Material provided:
- - - - - - -

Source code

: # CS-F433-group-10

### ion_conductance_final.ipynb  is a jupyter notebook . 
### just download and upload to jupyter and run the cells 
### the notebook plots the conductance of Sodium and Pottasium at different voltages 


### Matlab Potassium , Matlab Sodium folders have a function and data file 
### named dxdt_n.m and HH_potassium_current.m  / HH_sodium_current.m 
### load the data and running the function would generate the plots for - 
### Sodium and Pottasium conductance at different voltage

- - - - - - -

Exercise directions: Print, please, the lines above from the very first through the one that holds "### Matlab Potassium", both included, word for word and with nothing else.

Output:
Source code

: # CS-F433-group-10

### ion_conductance_final.ipynb  is a jupyter notebook . 
### just download and upload to jupyter and run the cells 
### the notebook plots the conductance of Sodium and Pottasium at different voltages 


### Matlab Potassium , Matlab Sodium folders have a function and data file 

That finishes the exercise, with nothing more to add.